## Task objective
Pictures aside, can you reproduce the records word for word?

## Records for the exercise

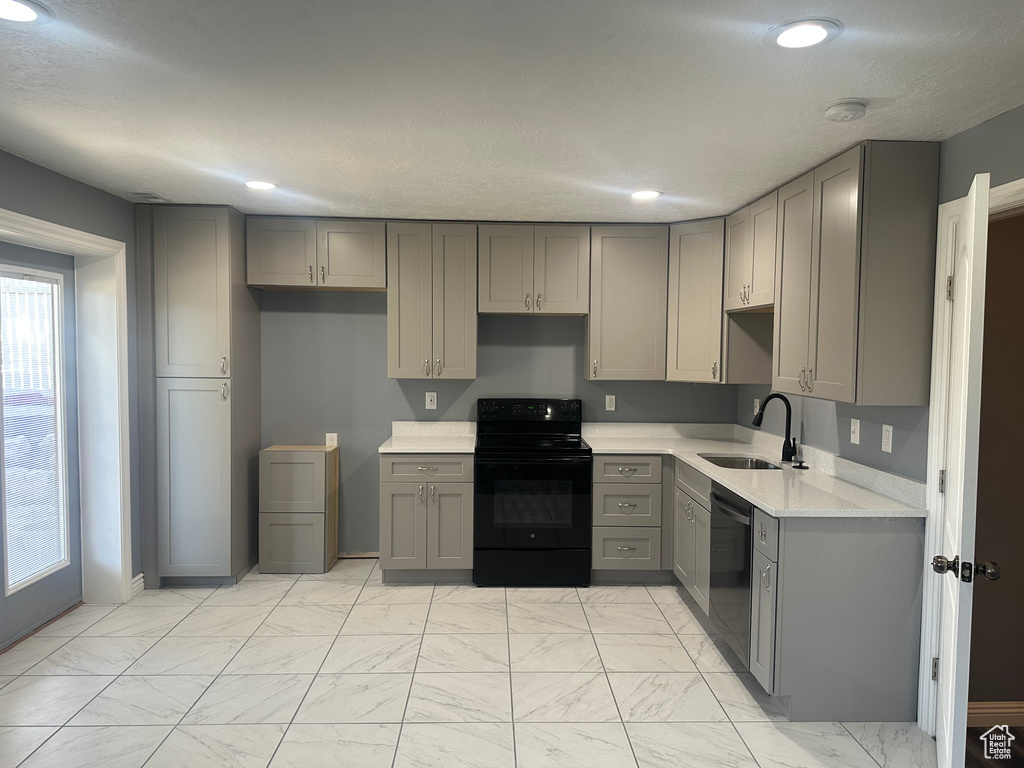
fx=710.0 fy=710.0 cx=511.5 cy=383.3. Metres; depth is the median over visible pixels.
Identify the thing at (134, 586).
baseboard
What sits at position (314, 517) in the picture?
small cabinet
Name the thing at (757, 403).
wall outlet
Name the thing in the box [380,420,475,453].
countertop
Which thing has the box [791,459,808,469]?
sink stopper
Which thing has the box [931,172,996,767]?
white door
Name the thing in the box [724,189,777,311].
upper cabinet
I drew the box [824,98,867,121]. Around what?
smoke detector
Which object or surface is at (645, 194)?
recessed light
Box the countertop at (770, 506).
[582,422,927,519]
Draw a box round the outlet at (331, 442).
[325,432,337,446]
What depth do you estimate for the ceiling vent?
4.13 m
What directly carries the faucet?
on the countertop at (770, 506)
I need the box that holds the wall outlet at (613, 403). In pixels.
[605,394,615,410]
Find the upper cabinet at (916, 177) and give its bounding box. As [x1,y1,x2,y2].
[773,140,940,404]
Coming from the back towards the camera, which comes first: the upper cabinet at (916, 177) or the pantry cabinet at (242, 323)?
the pantry cabinet at (242, 323)
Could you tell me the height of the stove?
1.196 m
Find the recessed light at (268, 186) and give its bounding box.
[244,179,277,190]
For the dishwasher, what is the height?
0.846 m
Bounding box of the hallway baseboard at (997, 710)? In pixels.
[967,701,1023,727]
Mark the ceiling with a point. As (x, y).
(838, 87)
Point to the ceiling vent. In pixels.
(149, 196)
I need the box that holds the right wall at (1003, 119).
[735,106,1023,726]
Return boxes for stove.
[474,398,591,586]
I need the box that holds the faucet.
[752,393,799,462]
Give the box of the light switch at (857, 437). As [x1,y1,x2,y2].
[850,418,860,445]
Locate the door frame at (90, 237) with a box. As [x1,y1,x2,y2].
[0,208,132,606]
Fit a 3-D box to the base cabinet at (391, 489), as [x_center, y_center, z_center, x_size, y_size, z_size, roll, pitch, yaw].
[-0.558,0.866,4.851,0.596,0.873,0.670,0,3,-2]
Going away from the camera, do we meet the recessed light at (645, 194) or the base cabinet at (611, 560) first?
the recessed light at (645, 194)
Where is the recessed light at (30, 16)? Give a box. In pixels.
[0,0,51,23]
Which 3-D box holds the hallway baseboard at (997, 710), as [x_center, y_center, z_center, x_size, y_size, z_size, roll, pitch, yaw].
[2.448,1.380,2.951,1.539,0.099,0.018,0,3,-2]
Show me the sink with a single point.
(728, 461)
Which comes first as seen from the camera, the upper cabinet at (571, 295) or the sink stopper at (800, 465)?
the sink stopper at (800, 465)
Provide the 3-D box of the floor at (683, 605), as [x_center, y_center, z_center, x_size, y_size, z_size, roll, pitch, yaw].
[-0.346,1.485,2.196,4.787,0.098,6.620,0,3,-2]
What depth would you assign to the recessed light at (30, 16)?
1.86 m
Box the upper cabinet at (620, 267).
[586,224,667,380]
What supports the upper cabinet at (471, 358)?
attached to the back wall at (378, 349)
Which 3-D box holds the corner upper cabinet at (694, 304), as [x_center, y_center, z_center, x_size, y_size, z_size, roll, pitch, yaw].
[1.337,-0.551,4.820,0.560,1.049,0.573,0,3,-2]
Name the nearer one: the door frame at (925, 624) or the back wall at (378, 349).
the door frame at (925, 624)
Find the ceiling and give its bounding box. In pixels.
[0,0,1023,222]
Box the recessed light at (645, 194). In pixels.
[630,189,661,200]
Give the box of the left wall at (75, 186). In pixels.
[0,149,148,619]
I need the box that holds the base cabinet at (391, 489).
[380,452,472,582]
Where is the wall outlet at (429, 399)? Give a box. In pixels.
[425,391,436,410]
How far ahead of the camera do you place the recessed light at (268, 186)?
3.80 m
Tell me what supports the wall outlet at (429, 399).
attached to the back wall at (378, 349)
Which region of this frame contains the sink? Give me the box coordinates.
[697,453,783,469]
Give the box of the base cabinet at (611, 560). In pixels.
[590,454,668,582]
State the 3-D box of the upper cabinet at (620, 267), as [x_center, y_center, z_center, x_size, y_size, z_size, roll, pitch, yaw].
[0.797,-0.559,4.967,0.522,1.059,0.373,0,3,-2]
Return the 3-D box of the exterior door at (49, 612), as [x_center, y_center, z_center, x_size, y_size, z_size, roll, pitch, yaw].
[-2.573,0.319,3.739,0.094,2.013,0.908,0,3,-2]
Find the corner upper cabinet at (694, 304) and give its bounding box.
[665,217,726,382]
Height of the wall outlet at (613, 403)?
0.120 m
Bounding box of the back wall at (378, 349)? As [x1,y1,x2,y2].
[255,242,737,559]
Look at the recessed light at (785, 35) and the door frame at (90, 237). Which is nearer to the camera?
the recessed light at (785, 35)
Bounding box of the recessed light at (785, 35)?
[768,19,839,49]
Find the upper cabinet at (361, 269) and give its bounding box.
[246,217,386,289]
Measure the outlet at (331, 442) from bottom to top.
0.116 m
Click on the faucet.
(787, 407)
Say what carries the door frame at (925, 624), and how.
attached to the right wall at (1003, 119)
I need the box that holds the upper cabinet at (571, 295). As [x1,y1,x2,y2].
[478,224,591,314]
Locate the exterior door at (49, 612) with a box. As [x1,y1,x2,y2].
[0,244,83,650]
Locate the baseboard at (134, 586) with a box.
[130,572,144,596]
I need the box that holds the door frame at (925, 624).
[917,181,1022,734]
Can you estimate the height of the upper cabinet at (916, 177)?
1.059 m
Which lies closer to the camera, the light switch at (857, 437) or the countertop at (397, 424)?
the light switch at (857, 437)
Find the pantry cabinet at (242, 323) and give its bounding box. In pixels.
[140,205,261,586]
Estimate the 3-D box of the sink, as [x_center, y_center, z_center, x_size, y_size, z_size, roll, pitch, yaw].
[1.345,0.564,4.171,0.451,0.189,0.597,0,3,-2]
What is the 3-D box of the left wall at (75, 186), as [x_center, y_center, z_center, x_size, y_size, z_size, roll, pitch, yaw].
[-2.403,0.211,1.983,0.233,2.436,5.869,0,3,-2]
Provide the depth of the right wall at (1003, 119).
3.13 m
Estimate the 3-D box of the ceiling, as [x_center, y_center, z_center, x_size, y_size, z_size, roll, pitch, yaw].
[-0.235,-1.017,2.057,4.939,0.104,6.580,0,3,-2]
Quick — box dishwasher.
[709,479,754,666]
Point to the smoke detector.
(855, 106)
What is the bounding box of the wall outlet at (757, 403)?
[754,397,760,416]
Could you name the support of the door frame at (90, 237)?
attached to the left wall at (75, 186)
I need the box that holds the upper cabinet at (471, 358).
[386,222,477,379]
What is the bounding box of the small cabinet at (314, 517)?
[258,445,339,573]
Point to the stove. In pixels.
(571, 444)
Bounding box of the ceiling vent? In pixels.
[131,192,169,201]
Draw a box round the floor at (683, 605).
[0,561,949,767]
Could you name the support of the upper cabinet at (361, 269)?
attached to the back wall at (378, 349)
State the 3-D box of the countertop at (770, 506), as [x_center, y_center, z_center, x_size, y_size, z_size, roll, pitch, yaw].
[1.202,0.444,4.078,1.165,0.139,2.396,0,3,-2]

## Your solution
fx=710.0 fy=710.0 cx=511.5 cy=383.3. Metres; depth is the median over visible pixels.
Identify the thing at (134, 586).
baseboard
What sits at position (314, 517) in the picture?
small cabinet
Name the thing at (757, 403).
wall outlet
Name the thing in the box [380,420,475,453].
countertop
Which thing has the box [791,459,808,469]?
sink stopper
Which thing has the box [931,172,996,767]?
white door
Name the thing in the box [724,189,777,311].
upper cabinet
I drew the box [824,98,867,121]. Around what?
smoke detector
Which object or surface is at (645, 194)?
recessed light
Box the countertop at (770, 506).
[582,422,927,519]
Draw a box round the outlet at (331, 442).
[325,432,337,446]
What depth do you estimate for the ceiling vent?
4.13 m
What directly carries the faucet?
on the countertop at (770, 506)
I need the box that holds the wall outlet at (613, 403). In pixels.
[605,394,615,410]
Find the upper cabinet at (916, 177) and give its bounding box. As [x1,y1,x2,y2].
[773,140,940,404]
Coming from the back towards the camera, which comes first: the upper cabinet at (916, 177) or the pantry cabinet at (242, 323)?
the pantry cabinet at (242, 323)
Could you tell me the height of the stove?
1.196 m
Find the recessed light at (268, 186) and give its bounding box.
[244,179,277,190]
For the dishwasher, what is the height?
0.846 m
Bounding box of the hallway baseboard at (997, 710)? In pixels.
[967,701,1023,727]
Mark the ceiling with a point. As (x, y).
(838, 87)
Point to the ceiling vent. In pixels.
(149, 196)
I need the box that holds the right wall at (1003, 119).
[735,106,1023,726]
Return boxes for stove.
[474,398,591,586]
I need the box that holds the faucet.
[752,393,799,462]
Give the box of the light switch at (857, 437). As [x1,y1,x2,y2].
[850,418,860,445]
Locate the door frame at (90, 237) with a box. As [x1,y1,x2,y2].
[0,208,132,606]
Fit a 3-D box to the base cabinet at (391, 489), as [x_center, y_center, z_center, x_size, y_size, z_size, roll, pitch, yaw].
[-0.558,0.866,4.851,0.596,0.873,0.670,0,3,-2]
Going away from the camera, do we meet the recessed light at (645, 194) or the base cabinet at (611, 560) first?
the recessed light at (645, 194)
Where is the recessed light at (30, 16)? Give a box. In pixels.
[0,0,51,23]
Which 3-D box holds the hallway baseboard at (997, 710), as [x_center, y_center, z_center, x_size, y_size, z_size, roll, pitch, yaw].
[2.448,1.380,2.951,1.539,0.099,0.018,0,3,-2]
Show me the sink with a single point.
(728, 461)
Which comes first as seen from the camera, the upper cabinet at (571, 295) or the sink stopper at (800, 465)?
the sink stopper at (800, 465)
Provide the 3-D box of the floor at (683, 605), as [x_center, y_center, z_center, x_size, y_size, z_size, roll, pitch, yaw].
[-0.346,1.485,2.196,4.787,0.098,6.620,0,3,-2]
What depth would you assign to the recessed light at (30, 16)?
1.86 m
Box the upper cabinet at (620, 267).
[586,224,667,380]
What supports the upper cabinet at (471, 358)?
attached to the back wall at (378, 349)
Which 3-D box holds the corner upper cabinet at (694, 304), as [x_center, y_center, z_center, x_size, y_size, z_size, roll, pitch, yaw].
[1.337,-0.551,4.820,0.560,1.049,0.573,0,3,-2]
Name the nearer one: the door frame at (925, 624) or the back wall at (378, 349).
the door frame at (925, 624)
Find the ceiling and give its bounding box. In pixels.
[0,0,1023,222]
Box the recessed light at (645, 194). In pixels.
[630,189,661,200]
Give the box of the left wall at (75, 186). In pixels.
[0,149,148,619]
I need the box that holds the base cabinet at (391, 489).
[380,452,472,582]
Where is the wall outlet at (429, 399)? Give a box. In pixels.
[425,391,436,410]
How far ahead of the camera do you place the recessed light at (268, 186)?
3.80 m
Tell me what supports the wall outlet at (429, 399).
attached to the back wall at (378, 349)
Which region of this frame contains the sink? Give me the box coordinates.
[697,453,783,469]
Give the box of the base cabinet at (611, 560). In pixels.
[590,454,668,582]
State the 3-D box of the upper cabinet at (620, 267), as [x_center, y_center, z_center, x_size, y_size, z_size, roll, pitch, yaw].
[0.797,-0.559,4.967,0.522,1.059,0.373,0,3,-2]
Return the 3-D box of the exterior door at (49, 612), as [x_center, y_center, z_center, x_size, y_size, z_size, roll, pitch, yaw].
[-2.573,0.319,3.739,0.094,2.013,0.908,0,3,-2]
Find the corner upper cabinet at (694, 304) and give its bounding box.
[665,217,726,382]
Height of the wall outlet at (613, 403)?
0.120 m
Bounding box of the back wall at (378, 349)? As [x1,y1,x2,y2].
[255,242,737,559]
Look at the recessed light at (785, 35) and the door frame at (90, 237). Which is nearer to the camera?
the recessed light at (785, 35)
Bounding box of the recessed light at (785, 35)?
[768,19,839,49]
Find the upper cabinet at (361, 269) and give its bounding box.
[246,217,386,289]
Measure the outlet at (331, 442) from bottom to top.
0.116 m
Click on the faucet.
(787, 407)
Say what carries the door frame at (925, 624), and how.
attached to the right wall at (1003, 119)
I need the box that holds the upper cabinet at (571, 295). As [x1,y1,x2,y2].
[478,224,591,314]
Locate the exterior door at (49, 612) with a box. As [x1,y1,x2,y2].
[0,244,83,650]
Locate the baseboard at (134, 586) with a box.
[130,572,144,596]
I need the box that holds the door frame at (925, 624).
[917,181,1022,734]
Can you estimate the height of the upper cabinet at (916, 177)?
1.059 m
Which lies closer to the camera, the light switch at (857, 437) or the countertop at (397, 424)?
the light switch at (857, 437)
Find the pantry cabinet at (242, 323) and give its bounding box. In pixels.
[140,205,261,586]
Estimate the 3-D box of the sink, as [x_center, y_center, z_center, x_size, y_size, z_size, roll, pitch, yaw].
[1.345,0.564,4.171,0.451,0.189,0.597,0,3,-2]
What is the 3-D box of the left wall at (75, 186), as [x_center, y_center, z_center, x_size, y_size, z_size, roll, pitch, yaw].
[-2.403,0.211,1.983,0.233,2.436,5.869,0,3,-2]
Provide the depth of the right wall at (1003, 119).
3.13 m
Estimate the 3-D box of the ceiling, as [x_center, y_center, z_center, x_size, y_size, z_size, roll, pitch, yaw].
[-0.235,-1.017,2.057,4.939,0.104,6.580,0,3,-2]
Quick — box dishwasher.
[709,479,754,666]
Point to the smoke detector.
(855, 106)
What is the bounding box of the wall outlet at (757, 403)?
[754,397,760,416]
Could you name the support of the door frame at (90, 237)?
attached to the left wall at (75, 186)
I need the box that holds the upper cabinet at (471, 358).
[386,222,477,379]
What is the bounding box of the small cabinet at (314, 517)?
[258,445,339,573]
Point to the stove. In pixels.
(571, 444)
Bounding box of the ceiling vent? In pixels.
[131,192,169,201]
Draw a box round the floor at (683, 605).
[0,561,949,767]
Could you name the support of the upper cabinet at (361, 269)?
attached to the back wall at (378, 349)
State the 3-D box of the countertop at (770, 506), as [x_center, y_center, z_center, x_size, y_size, z_size, roll, pitch, yaw].
[1.202,0.444,4.078,1.165,0.139,2.396,0,3,-2]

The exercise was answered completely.